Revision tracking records
##########

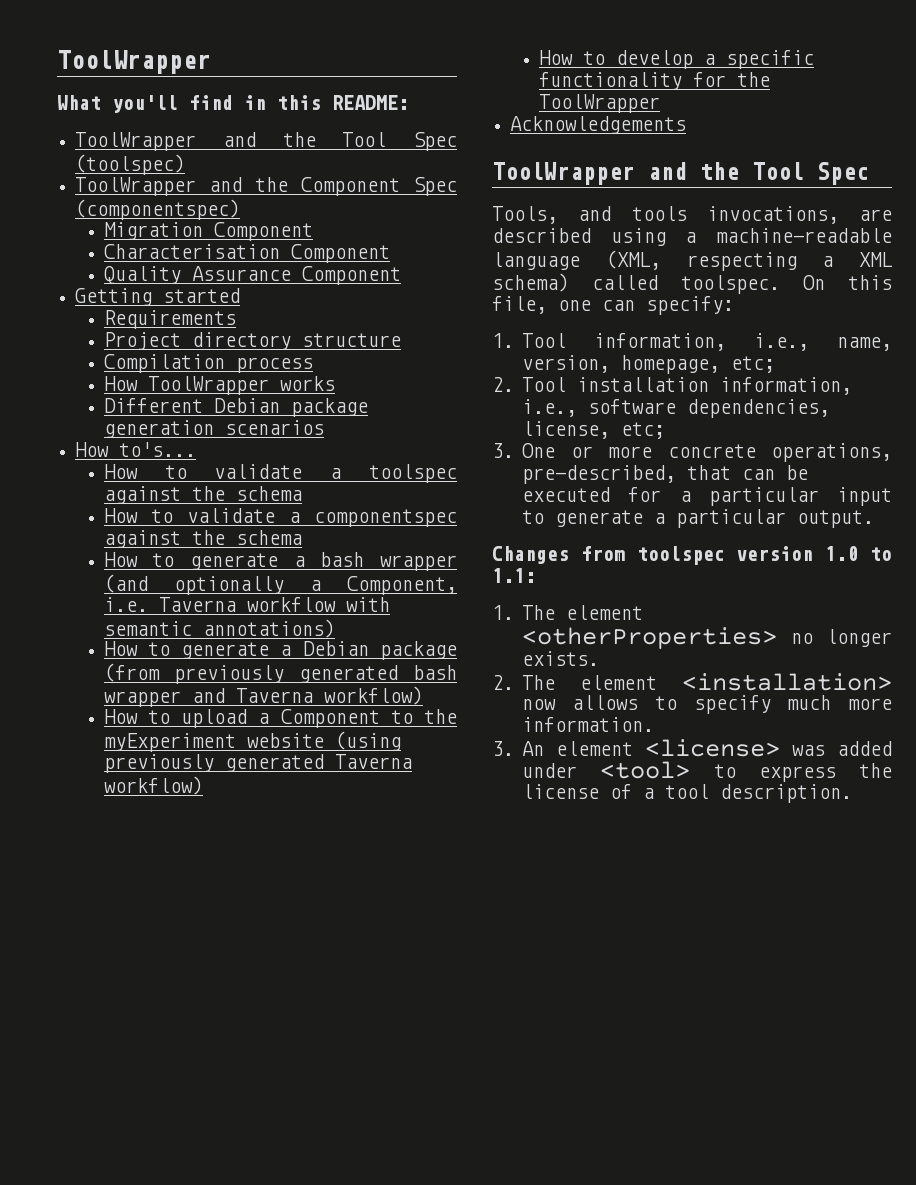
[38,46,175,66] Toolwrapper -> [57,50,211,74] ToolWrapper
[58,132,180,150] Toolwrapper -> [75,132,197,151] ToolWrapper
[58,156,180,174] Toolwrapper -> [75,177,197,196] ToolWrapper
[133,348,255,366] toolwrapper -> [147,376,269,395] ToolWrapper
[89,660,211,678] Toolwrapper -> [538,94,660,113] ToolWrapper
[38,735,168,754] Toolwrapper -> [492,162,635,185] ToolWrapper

##########

Return all records exactly; no pictures.

[38,46,175,66] Toolwrapper -> [57,50,211,74] ToolWrapper
[58,132,180,150] Toolwrapper -> [75,132,197,151] ToolWrapper
[58,156,180,174] Toolwrapper -> [75,177,197,196] ToolWrapper
[133,348,255,366] toolwrapper -> [147,376,269,395] ToolWrapper
[89,660,211,678] Toolwrapper -> [538,94,660,113] ToolWrapper
[38,735,168,754] Toolwrapper -> [492,162,635,185] ToolWrapper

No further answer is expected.